Now you would add some Javascript to make the lights blink. What a mess! Separation of concerns? Single source of truth? None! This is pure spaghetti code!

This is just to show, how things work in HTML, and many layouts are made like this. CSS has the same issue like HTML: Tasks are not clearly separated, it is used for styling, page formatting and even functional tasks. Everything is mixed up in this system, content, structural elements, semantic information, all connected with global scoped ID´s. That is the true reason why things are so complicated on the web.

As you might have seen, the DML-project provides all HTML-Tags as Javascript functions. Tag-Functions create new DOM elements and attach them directly to the DOM. So, a DIV can be created and formatted in a function like this:

function pageLayout( ) {
   CSS(`
        .headcss {
           ......
        }
        ... add some new classes here ...
    `)
   let myheader = div("","class: headcss;")
   ....
   let myfooter = div("","class: footcss;")
   return {header, footer,.....}
}

const {myheader, myfooter} = pageLayout()
markdown(myheader, content1)
myfooter.innerHTML = content2

This is a typical example of how I am using Javascript. "content1/2" are just loaded from a text file that contains some markdown or contain HTML or any other useful content.

The function "pageLayout()" provides everything related to the page-layout, div-containers, CSS-formatting and even some Javascript if necessary. Here it is easy to put everything in an externa library, or even use different page layouts depending on the device-type you use.

What it´s all about?

JsToDom can solve most of the issues we have with the HTML/CSS/JS-system. You do not need any ID´s anymore, no Web-components, no CSS-frameworks. JS can do all of this out of the box.

Let see how to build styled components with this approach, let say, you need a rounded button.

const rbutton = (c, attr) => button  (c,"border-radius: 50vh 50vh; padding: 5px 10px;")

rbutton("This is my new round button");

Simple, he? But these elements are still open for styling through conventional CSS, so you add only the functional CSS to the element, but allow styling also.

This is only the tip of an iceberg. If you follow this approach, you will enter a whole new world. Many things that make web development quite complicated simply dissolve.

The DML-homepage was created using this approach, but in a very early stage of this concept. So things are not that organized there. But some numbers about the concept may be interesting:

The page consists of two HTML-documents only, with 150 / 169 lines of HTML/JS. All styling is done in one CSS-file with less than 150 lines of CSS. That´s it! The page content is provided in a single content file for each sub-page and there are a number of images etc.. All navigation is generated automatically using very few manual definitions.

Ok, the page is not the most complex thing you can do, but it was done as a side project in some hours. I could not even imagine what a professional designer could do with this system.

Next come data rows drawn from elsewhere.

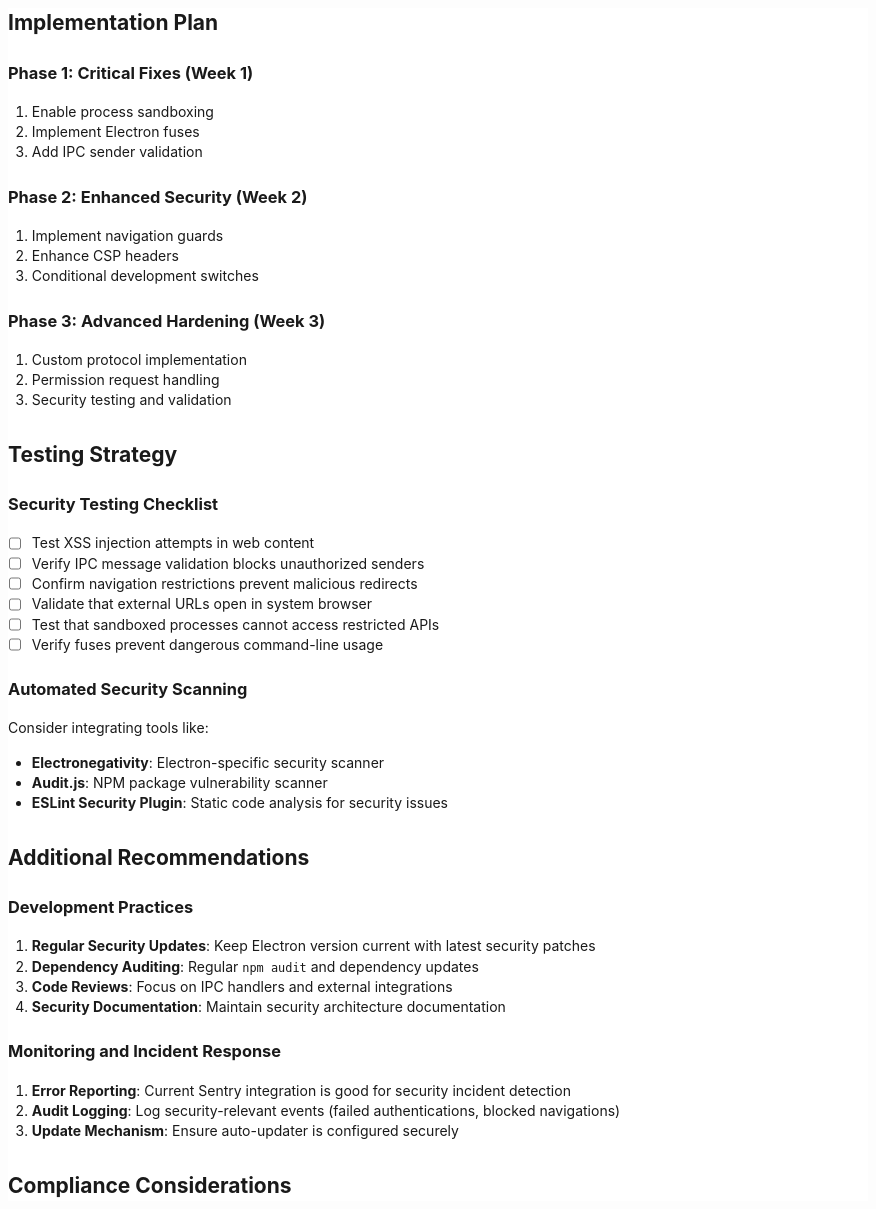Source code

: ## Implementation Plan

### Phase 1: Critical Fixes (Week 1)
1. Enable process sandboxing
2. Implement Electron fuses
3. Add IPC sender validation

### Phase 2: Enhanced Security (Week 2)
1. Implement navigation guards
2. Enhance CSP headers
3. Conditional development switches

### Phase 3: Advanced Hardening (Week 3)
1. Custom protocol implementation
2. Permission request handling
3. Security testing and validation

## Testing Strategy

### Security Testing Checklist
- [ ] Test XSS injection attempts in web content
- [ ] Verify IPC message validation blocks unauthorized senders
- [ ] Confirm navigation restrictions prevent malicious redirects
- [ ] Validate that external URLs open in system browser
- [ ] Test that sandboxed processes cannot access restricted APIs
- [ ] Verify fuses prevent dangerous command-line usage

### Automated Security Scanning
Consider integrating tools like:
- **Electronegativity**: Electron-specific security scanner
- **Audit.js**: NPM package vulnerability scanner
- **ESLint Security Plugin**: Static code analysis for security issues

## Additional Recommendations

### Development Practices
1. **Regular Security Updates**: Keep Electron version current with latest security patches
2. **Dependency Auditing**: Regular `npm audit` and dependency updates
3. **Code Reviews**: Focus on IPC handlers and external integrations
4. **Security Documentation**: Maintain security architecture documentation

### Monitoring and Incident Response
1. **Error Reporting**: Current Sentry integration is good for security incident detection
2. **Audit Logging**: Log security-relevant events (failed authentications, blocked navigations)
3. **Update Mechanism**: Ensure auto-updater is configured securely

## Compliance Considerations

So, for me there are very good reasons to follow this approach.

[Akbar Ali]

Is it relevant to make it an open source project?

[Charles F. Munat]

All the code I write these days (I'm mostly retired) is open source and free to use. See the Creative Commons license on the Craft Code site. But really, unless you're using it commercially, I don't even need credit. Use any of it any way you want and have fun. Let me know if you make improvements.